ESPN: Van Pelt ‘SportsCenter’ on course despite flat ratings
The midnight show has one host instead of two, with the likable Scott Van Pelt. It has a big, spacious set that looks nothing like a traditional studio show.
The show feels more like the popular radio show Van Pelt left to take over hosting duties, complete with in-studio guests and lots of the host’s opinions.
This is how ESPN executives reimagine “SportsCenter,” at one-time the definitive sports highlight show. Of course, highlights can be seen anywhere nowadays, so ESPN is trying to bring more personality to the franchise, from midnight with Van Pelt to its 1 a.m. ET version with Neil Everett and Stan Verrett.
“This is still ‘SportsCenter,’ which means highlights are something fans expect; we can’t just run away from that,” said Rob King, ESPN’s senior vice president of “SportsCenter” and News. “When you look at that landscape and you’re really asking for somebody’s time, there’s a personal commitment. The ‘SportsCenter’ brand can be enhanced when you have the right person attached.”
|Among the new twists for the midnight “SportsCenter”: a spacious set.
Van Pelt averaged a 0.5 rating/659,000 viewers for 33 Tuesday-Friday shows from its Sept. 7 launch to Nov. 19. A year ago, 26 episodes of the midnight “SportsCenter” averaged a 0.5 rating/712,000 viewers.
On Mondays, which have a bigger lead-in thanks to the highly rated “Monday Night Football,” last year’s midnight show averaged a 2.4 rating/3.505 million viewers, compared to this year’s 2.4 rating/3.398 million viewers.
It’s still too early for ESPN to worry about the show’s ratings. ESPN is committed to it for the long haul. Still, ESPN executives are heartened by the show’s digital performance. King said streaming numbers through WatchESPN would add a single digital percentage to the show’s overall viewership.
“It’s important for us to look not only at TV ratings,” King said. “Yes, the ratings are flat. As we start looking at a broader definition of ratings, we will see a lift.”
King is convinced that the show is on the right course. Three weeks after launch, ESPN held a series of focus groups, and executives were pleased with two themes that kept emerging, King said.
Group participants liked how different the show looked from regular “SportsCenter” sets, and they viewed Van Pelt as the right person to host it.

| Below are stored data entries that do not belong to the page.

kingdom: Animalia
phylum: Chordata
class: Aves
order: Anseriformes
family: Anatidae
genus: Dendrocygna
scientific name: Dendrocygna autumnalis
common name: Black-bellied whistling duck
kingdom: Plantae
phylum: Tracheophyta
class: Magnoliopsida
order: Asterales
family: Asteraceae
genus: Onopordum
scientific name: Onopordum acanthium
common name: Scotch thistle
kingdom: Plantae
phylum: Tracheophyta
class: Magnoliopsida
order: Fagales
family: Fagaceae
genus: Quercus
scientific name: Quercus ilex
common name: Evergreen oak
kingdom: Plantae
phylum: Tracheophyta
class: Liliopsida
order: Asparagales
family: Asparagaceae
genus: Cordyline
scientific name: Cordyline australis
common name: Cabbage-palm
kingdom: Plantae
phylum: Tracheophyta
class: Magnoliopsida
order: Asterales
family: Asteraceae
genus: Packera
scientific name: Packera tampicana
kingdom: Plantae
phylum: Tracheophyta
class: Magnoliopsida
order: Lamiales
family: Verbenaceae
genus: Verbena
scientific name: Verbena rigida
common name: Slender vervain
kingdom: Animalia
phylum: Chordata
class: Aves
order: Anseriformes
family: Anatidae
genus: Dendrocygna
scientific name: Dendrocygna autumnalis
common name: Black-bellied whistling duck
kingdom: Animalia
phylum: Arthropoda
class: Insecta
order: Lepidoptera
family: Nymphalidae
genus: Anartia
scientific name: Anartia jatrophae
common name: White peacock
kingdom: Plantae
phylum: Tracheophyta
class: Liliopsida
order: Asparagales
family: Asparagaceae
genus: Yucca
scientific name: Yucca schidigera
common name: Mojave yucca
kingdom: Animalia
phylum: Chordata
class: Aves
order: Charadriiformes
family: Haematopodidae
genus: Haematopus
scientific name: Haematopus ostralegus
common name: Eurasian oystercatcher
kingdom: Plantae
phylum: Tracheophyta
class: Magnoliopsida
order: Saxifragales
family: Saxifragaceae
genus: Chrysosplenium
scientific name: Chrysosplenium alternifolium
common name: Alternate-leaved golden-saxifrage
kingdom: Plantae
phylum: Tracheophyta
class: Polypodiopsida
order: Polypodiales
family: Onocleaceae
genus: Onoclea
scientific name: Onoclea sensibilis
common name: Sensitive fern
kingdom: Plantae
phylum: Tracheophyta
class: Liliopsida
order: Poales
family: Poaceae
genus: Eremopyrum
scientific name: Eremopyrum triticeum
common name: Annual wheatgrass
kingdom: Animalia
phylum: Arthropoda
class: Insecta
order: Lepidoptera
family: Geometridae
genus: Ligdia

“They encouraged us to go further,” King said. “They didn’t know what that meant. Neither did we. We’re still figuring it out. Yes, it’s different. And, yes, you have permission to go further.”
Like much of Van Pelt’s late-night competition — think Stephen Colbert, Jimmy Fallon, Jimmy Kimmel — the midnight “SportsCenter” is broken into segments that can easily be shared on social media.
Five weeks after the show’s launch, for example, Van Pelt had a segment where he spoke about former NBA player Lamar Odom, who was in the hospital. The segment went viral, picking up 8,000 retweets and 7,000 likes when ESPN’s “SportsCenter” account tweeted it out at 1:23 a.m. ET. That’s 7.2 times higher than the average engagement of tweets from that account, ESPN says.
“These kinds of segments are entertaining regardless of whether or not you are watching them in that live news cycle,” King said. “They are eminently sharable, and we wanted to make sure that we honored that. We’re doing Periscope sessions immediately after the show because we learned in the prior iteration of a midnight show that there was an active audience that wanted to check in and wanted to listen to another five to seven minutes of Scott talking about the show that just happened.”